Sense-making theory emphasizes emotions and feelings. The bridge to the outcome will be influenced by environmental and biological factors. Maybe health will deteriorate or mood will dampen, which will make the information-seeking process seem more arduous and burdensome, and this strain will inevitably color the results or outcome. On the other hand, strong heath and a positive attitude will likely result in faster and more thorough information processing.

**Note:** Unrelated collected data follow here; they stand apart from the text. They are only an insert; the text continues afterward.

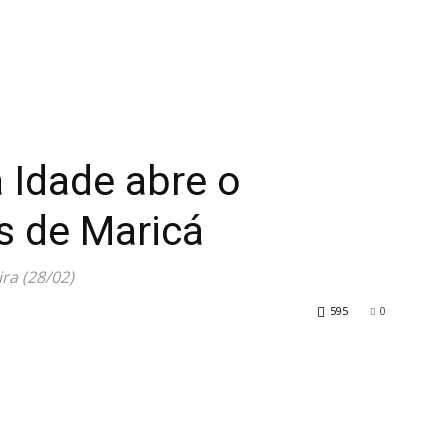
a Idade abre o
s de Maricá
ra (28/02)
595
0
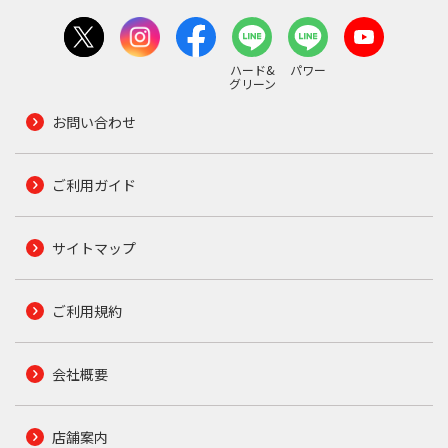
ハード&
パワー
グリーン
お問い合わせ
ご利用ガイド
サイトマップ
ご利用規約
会社概要
店舗案内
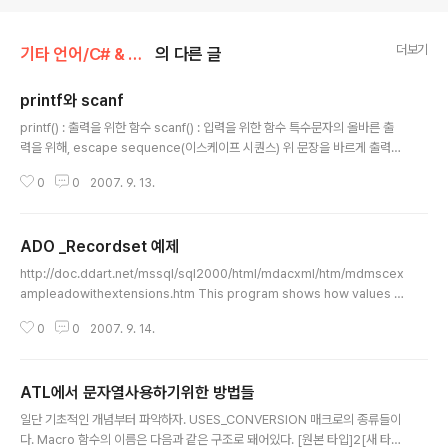
더보기
기타 언어/C# & MFC
의 다른 글
printf와 scanf
글 내용
printf() : 출력을 위한 함수 scanf() : 입력을 위한 함수 특수문자의 올바른 출
력을 위해, escape sequence(이스케이프 시퀀스) 위 문장을 바르게 출력하
기 위해서는, 역슬레쉬(\)를 붙여줘야 한다. \a 경고음 발생. \b 백스페이스(bac
0
0
2007. 9. 13.
kspace) \f 폼 피드(form feed) \n 개행 \r 캐리지 리턴(carriage return)
\t 수평 탭 \v 수직 탭 \\ 백슬래시 \' 작은 따옴표 \" 큰 따옴표 printf와 scanf의
끝에 f라는 것은 formatted를 의미한다. formatted는 '서식화 된'이라는 의
ADO _Recordset 예제
미를 가지고 있다. 서식화된 문자열을 출력하기 위한 기호들이다. %c 단일 문자
글 내용
char (%s 문자열) %d 부호 있는 10진 정수 int %i ..
http://doc.ddart.net/mssql/sql2000/html/mdacxml/htm/mdmscex
ampleadowithextensions.htm This program shows how values a
re retrieved from fields and converted to C/C++ variables. This
0
0
2007. 9. 14.
example also takes advantage of "smart pointers," which automa
tically handle the COM-specific details of calling QueryInterface
and reference counting for the IADORecordBinding interface. Wit
ATL에서 문자열사용하기위한 방법들
hout smart pointers, you w..
글 내용
일단 기초적인 개념부터 파악하자. USES_CONVERSION 매크로의 종류들이
다. Macro 함수의 이름은 다음과 같은 구조로 돼어있다. [원본 타입]2[새 타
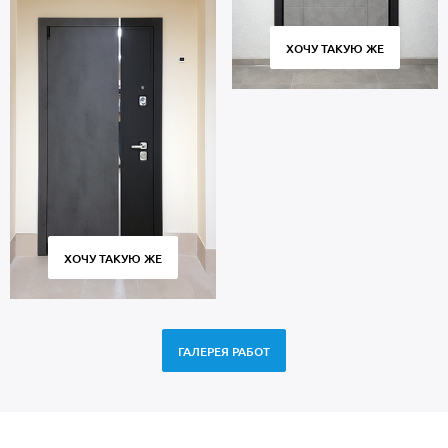
ХОЧУ ТАКУЮ ЖЕ
ХОЧУ ТАКУЮ ЖЕ
ГАЛЕРЕЯ РАБОТ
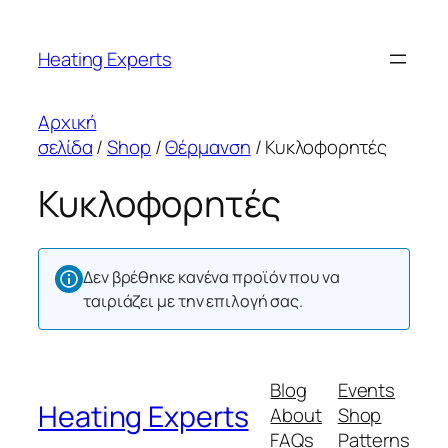
Μετάβαση
στο
Heating Experts
περιεχόμενο
Αρχική
σελίδα
/
Shop
/
Θέρμανση
/ Κυκλοφορητές
Κυκλοφορητές
Δεν βρέθηκε κανένα προϊόν που να
ταιριάζει με την επιλογή σας.
Blog
Events
Heating Experts
About
Shop
FAQs
Patterns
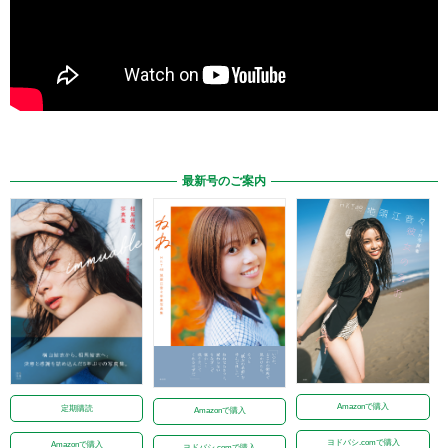
最新号のご案内
Amazonで購入
定期購読
Amazonで購入
ヨドバシ.comで購入
Amazonで購入
ヨドバシ.comで購入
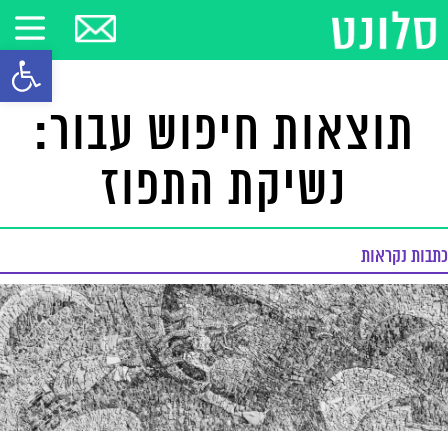
פתח סרגל
תוצאות חיפוש עבור:
נשיקת התפוז
כתבות נקראות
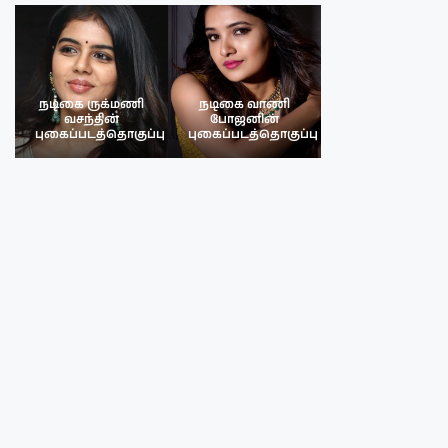
நடிகை ருக்மணி
நடிகை வாணி
நடிகை ருக்மண
வசந்தின்
போஜனின்
வசந்த்தின்
பு
புகைப்படத்தொகுப்பு
புகைப்படத்தொகுப்பு
புகைப்படத்தொகு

Dervin’s sense-making theory is based on everyday life, so it is not context specific or spatially oriented. Time and space are infinite factors. As an example, in undergraduate school, there were times when I had to drive a distance to procure a book at another academic library because my research project was dependent on said book, and it could not wait or my outcome (my term paper) would suffer. Indeed, the search for information may be quick or it may be long, depending on the query and the scope of the question. In Ekström’s words, one may be looking for an “isolated fact,” or they may be searching for knowledge, which is a much more complicated and intricate thing. But knowledge is part of what makes us human, and it is driven by an innate need.